A public credit registry, housed in the Consumer Financial Protection Bureau, would offer a number of advantages. Without the need to turn a profit, the public credit registry would prioritize transparency, accuracy, security, and accountability. For example, credit reports and scores would be free to consumers at any time, and the formulas used to determine credit scores would be publicly available, with straightforward explanations of what consumers can do to improve their creditworthiness.
And while no electronic data can ever be entirely secure, the public credit registry’s mission of public accountability would provide a greater incentive to enhance data security than the current breach-prone private companies.
Building on the Internal Revenue Service’s success in maintaining secure financial information about Americans, the public credit registry would further enhance security by freezing all credit information by default, so that lenders would need authorization from consumers to access credit information.
Of course, today’s credit reporting companies did not create our nation’s racial wealth disparities: historians have documented how generations of discriminatory public policies and bank practices systematically excluded Black, Latinx, and other families of color from economic opportunities that enabled many white families to build wealth.
Since wealth is passed down through families, historic discrimination combines with current bias to shape the resources available to households today, including whether and how much families must borrow to get by day-to-day or to make major purchases like a car, home or college education.
This is where credit reporting comes in: by tracking payment and borrowing behavior shaped by these racial disparities, past discrimination is reflected in credit scores even if companies never explicitly take race into account.
As a result, today’s credit scores disproportionately represent Black and Latinx loan applicants as “riskier” customers who should accordingly be charged higher interest rates for any credit they receive. Paying higher interest on loans then becomes an additional barrier to prosperity for families of color, setting them back further.
A public credit registry could improve this situation by developing new formulas to predict creditworthiness that minimize the impact of past discrimination.

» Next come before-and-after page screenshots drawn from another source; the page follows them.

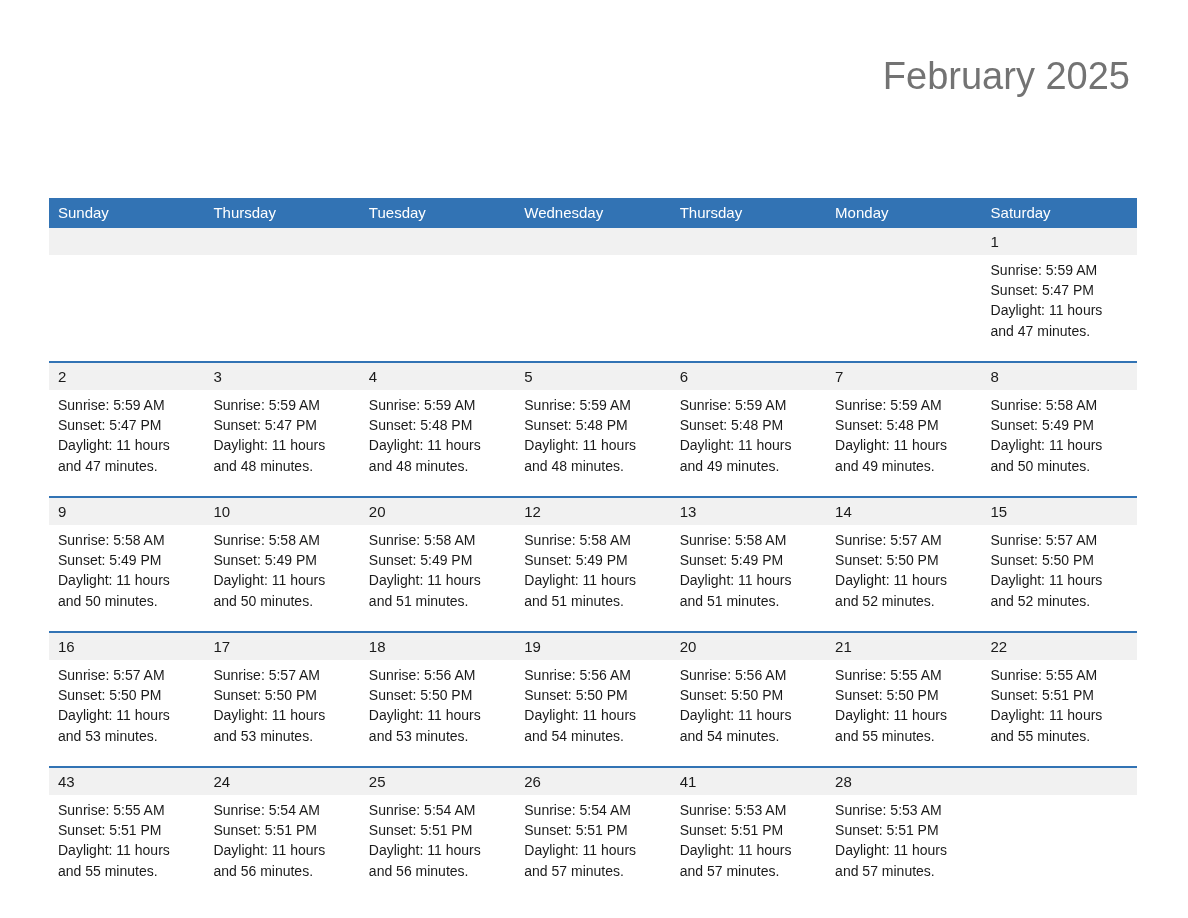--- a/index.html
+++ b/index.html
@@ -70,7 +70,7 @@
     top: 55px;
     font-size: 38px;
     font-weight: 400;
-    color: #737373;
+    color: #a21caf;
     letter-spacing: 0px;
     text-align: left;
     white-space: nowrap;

And the registry could contract with licensed non-profits to offer free or low-cost credit counseling and credit rehabilitation services.
While changing credit reporting alone will never be enough to address racial economic inequality, the system could operate in a way that reduces—rather than amplifies—racial disparities. For example, credit reports could exclude late payments on predatory loans that lenders disproportionately target at communities of color, since payment on these loans reveals little about how the same borrower would handle credit that’s offered on fair terms. Past-due medical debt, which is more likely to burden Black Americans, could also be left off credit reports, as it does not predict a borrowers’ future creditworthiness.
A public credit registry could also offer consumers the choice to opt-in to having their bank account data, rental payments, or utility data included in their credit reports and scores. To empower consumers and enhance equity, consumers must affirmatively choose these data sources rather than having them included by default.
Plagued as it is by secrecy, inaccuracy, insecurity, a deep lack of public accountability, and a business model that replicates racial bias, the private credit reporting industry has failed all Americans. A public credit registry would allow consumers to take greater control over their own data and ensure that the system finally operates in the public interest.